Start DOCUMENT SEGMENT
PV plants contain typically around 10 percent anomalous PV modules, which are potential fire hazards and cause significant power and yield losses. Thus, to enable safe and profitable operation PV plants should be regularly inspected. A popular inspection technique is drone-based thermal IR imaging, which detects anomalous PV modules in a contectless way based on heat dissipated in defective regions of the PV module. Thermal IR imaging has been applied sucessfully to small PV systems. However, when applied to large-scale PV plants with many thousands to millions of PV modules so much video data is produced that manual sighting is economically infeasible. This is where PV Hawk comes into play for the fully automated processing of the generated videos. For some inspections, such as estimation of soiling or detection of installation errors, visual RGB videos can be useful instead of thermal IR. PV Hawk can process such RGB videos as well.
PV Hawk is a research project built during my PhD. In its current state PV Hawk should be seen more as a proof-of-concept instead of a production-grade system. Please do not expect the pipeline to work smoothly and produce best results on the first attempt. Especially the OpenSfM-based reconstruction stage can be instable and may require multiple trials with different settings until you get a good result. When using your own IR or RGB videos it is important that you carefully follow the instructions in Using Your Own Data <https://lukasbommes.github.io/PV-Hawk/using_own_data.html#using-own-data>
_. Furthermore, breaking changes to the configuration file specification and structure of the input and output files are possible.
End DOCUMENT SEGMENT
Start DATA SECTION
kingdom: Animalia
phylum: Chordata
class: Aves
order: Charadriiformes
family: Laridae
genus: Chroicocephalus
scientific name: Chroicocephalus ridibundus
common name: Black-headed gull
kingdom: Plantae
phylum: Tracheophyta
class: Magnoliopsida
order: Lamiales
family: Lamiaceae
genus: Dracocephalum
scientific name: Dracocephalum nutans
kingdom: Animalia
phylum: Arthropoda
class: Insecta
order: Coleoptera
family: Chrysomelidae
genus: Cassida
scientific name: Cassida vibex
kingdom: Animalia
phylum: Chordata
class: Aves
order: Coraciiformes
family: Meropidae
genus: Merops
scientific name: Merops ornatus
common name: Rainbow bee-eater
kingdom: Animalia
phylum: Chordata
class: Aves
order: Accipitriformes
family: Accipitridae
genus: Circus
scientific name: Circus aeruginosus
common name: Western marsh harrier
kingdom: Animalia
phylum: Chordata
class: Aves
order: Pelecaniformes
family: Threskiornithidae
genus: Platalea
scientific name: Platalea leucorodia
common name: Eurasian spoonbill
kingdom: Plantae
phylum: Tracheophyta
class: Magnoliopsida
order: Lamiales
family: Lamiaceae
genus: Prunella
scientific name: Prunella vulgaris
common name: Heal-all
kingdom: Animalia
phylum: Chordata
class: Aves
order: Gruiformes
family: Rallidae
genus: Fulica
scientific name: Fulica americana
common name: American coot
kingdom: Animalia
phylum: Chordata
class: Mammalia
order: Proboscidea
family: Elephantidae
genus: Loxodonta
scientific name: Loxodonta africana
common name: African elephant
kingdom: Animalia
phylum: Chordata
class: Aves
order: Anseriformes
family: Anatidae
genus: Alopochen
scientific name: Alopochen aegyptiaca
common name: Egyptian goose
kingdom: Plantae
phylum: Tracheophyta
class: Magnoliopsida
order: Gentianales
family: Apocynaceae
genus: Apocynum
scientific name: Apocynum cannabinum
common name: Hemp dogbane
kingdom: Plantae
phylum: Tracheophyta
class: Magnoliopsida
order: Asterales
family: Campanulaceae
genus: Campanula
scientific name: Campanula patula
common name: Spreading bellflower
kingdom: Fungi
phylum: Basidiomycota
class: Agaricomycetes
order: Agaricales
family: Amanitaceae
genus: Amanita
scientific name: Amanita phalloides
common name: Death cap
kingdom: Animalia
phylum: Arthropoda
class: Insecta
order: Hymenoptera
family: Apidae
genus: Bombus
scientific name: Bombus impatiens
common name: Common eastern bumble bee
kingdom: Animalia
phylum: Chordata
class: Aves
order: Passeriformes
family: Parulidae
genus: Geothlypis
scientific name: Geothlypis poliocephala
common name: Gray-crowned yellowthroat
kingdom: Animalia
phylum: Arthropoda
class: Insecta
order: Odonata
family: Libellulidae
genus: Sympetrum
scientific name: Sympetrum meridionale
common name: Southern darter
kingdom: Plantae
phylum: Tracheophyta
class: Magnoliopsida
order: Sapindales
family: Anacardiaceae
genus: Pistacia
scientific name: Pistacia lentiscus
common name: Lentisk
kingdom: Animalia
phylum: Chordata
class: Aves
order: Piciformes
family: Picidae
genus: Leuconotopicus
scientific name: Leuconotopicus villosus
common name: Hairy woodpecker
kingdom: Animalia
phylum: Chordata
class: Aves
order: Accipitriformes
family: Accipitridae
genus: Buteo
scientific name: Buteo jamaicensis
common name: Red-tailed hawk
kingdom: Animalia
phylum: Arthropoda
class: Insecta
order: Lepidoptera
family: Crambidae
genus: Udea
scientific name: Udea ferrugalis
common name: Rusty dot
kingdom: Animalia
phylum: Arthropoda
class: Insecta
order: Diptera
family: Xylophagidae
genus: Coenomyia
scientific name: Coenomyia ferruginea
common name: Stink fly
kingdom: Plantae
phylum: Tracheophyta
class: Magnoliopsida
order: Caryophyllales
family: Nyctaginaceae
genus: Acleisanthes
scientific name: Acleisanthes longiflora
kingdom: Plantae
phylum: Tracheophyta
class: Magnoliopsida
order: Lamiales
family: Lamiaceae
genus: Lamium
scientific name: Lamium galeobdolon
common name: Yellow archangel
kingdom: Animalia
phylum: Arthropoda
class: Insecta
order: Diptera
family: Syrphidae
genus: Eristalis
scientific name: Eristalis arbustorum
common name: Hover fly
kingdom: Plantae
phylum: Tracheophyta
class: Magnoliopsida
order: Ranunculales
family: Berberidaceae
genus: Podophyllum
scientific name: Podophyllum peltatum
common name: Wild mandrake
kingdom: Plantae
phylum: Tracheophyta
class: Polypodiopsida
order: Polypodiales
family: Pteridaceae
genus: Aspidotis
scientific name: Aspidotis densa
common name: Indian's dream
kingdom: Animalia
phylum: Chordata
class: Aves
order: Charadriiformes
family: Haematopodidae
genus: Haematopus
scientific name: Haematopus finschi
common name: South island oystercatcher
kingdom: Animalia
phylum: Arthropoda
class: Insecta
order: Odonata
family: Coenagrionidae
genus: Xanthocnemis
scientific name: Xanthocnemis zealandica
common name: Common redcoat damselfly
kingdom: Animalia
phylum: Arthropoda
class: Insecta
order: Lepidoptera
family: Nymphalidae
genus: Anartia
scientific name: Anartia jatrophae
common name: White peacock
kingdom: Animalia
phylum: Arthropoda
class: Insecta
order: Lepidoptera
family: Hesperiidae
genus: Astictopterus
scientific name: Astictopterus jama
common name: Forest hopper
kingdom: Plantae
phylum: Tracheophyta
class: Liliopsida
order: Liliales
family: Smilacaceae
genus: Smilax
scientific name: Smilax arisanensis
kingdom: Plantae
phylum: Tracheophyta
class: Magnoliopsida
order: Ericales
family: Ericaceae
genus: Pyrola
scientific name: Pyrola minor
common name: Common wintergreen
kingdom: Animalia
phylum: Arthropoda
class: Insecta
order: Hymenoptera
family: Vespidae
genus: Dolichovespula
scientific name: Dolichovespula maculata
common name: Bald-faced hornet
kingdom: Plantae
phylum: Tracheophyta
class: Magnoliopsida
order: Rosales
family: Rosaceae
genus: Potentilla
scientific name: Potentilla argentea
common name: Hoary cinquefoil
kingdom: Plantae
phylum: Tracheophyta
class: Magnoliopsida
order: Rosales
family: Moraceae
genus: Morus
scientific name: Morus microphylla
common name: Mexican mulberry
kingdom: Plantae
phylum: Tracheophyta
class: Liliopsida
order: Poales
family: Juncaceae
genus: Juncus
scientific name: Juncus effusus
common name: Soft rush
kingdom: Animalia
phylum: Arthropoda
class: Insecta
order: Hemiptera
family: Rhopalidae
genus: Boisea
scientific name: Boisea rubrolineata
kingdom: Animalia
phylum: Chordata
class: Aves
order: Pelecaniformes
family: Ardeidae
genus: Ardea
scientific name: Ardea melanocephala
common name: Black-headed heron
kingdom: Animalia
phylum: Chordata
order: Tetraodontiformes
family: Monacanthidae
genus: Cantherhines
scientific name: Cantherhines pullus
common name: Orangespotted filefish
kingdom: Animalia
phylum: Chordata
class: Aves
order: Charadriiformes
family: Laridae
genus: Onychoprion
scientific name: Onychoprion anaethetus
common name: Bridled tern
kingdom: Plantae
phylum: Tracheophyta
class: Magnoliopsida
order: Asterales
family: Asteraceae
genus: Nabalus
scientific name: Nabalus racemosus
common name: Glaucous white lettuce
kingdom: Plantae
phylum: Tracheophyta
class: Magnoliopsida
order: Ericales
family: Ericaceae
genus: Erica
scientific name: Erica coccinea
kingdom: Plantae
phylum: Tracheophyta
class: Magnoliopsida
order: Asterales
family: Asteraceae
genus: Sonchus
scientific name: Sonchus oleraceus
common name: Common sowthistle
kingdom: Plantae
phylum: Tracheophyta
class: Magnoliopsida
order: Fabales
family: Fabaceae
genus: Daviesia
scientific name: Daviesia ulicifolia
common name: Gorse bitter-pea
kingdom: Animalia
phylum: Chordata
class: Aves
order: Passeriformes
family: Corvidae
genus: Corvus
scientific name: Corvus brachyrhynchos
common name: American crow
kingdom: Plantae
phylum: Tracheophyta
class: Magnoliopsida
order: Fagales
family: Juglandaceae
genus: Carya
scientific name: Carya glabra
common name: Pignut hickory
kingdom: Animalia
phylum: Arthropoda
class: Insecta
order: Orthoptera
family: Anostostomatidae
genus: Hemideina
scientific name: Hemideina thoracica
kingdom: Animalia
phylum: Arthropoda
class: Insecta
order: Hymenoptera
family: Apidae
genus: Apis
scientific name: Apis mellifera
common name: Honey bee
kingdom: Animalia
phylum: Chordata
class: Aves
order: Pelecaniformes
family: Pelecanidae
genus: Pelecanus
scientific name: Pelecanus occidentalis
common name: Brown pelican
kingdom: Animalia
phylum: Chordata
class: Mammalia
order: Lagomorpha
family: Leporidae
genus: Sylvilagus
End DATA SECTION
GIVEN TASK ->
Answer these questions from the PV Hawk text, numbering each answer to match its question:
1. About what share of PV modules in PV plants is typically anomalous?
2. Which stage of the pipeline can be unstable and may need several trials with different settings?
3. Besides thermal IR videos, what kind of videos can PV Hawk process?

IN RESPONSE ->
1. Around 10 percent.
2. The OpenSfM-based reconstruction stage.
3. Visual RGB videos.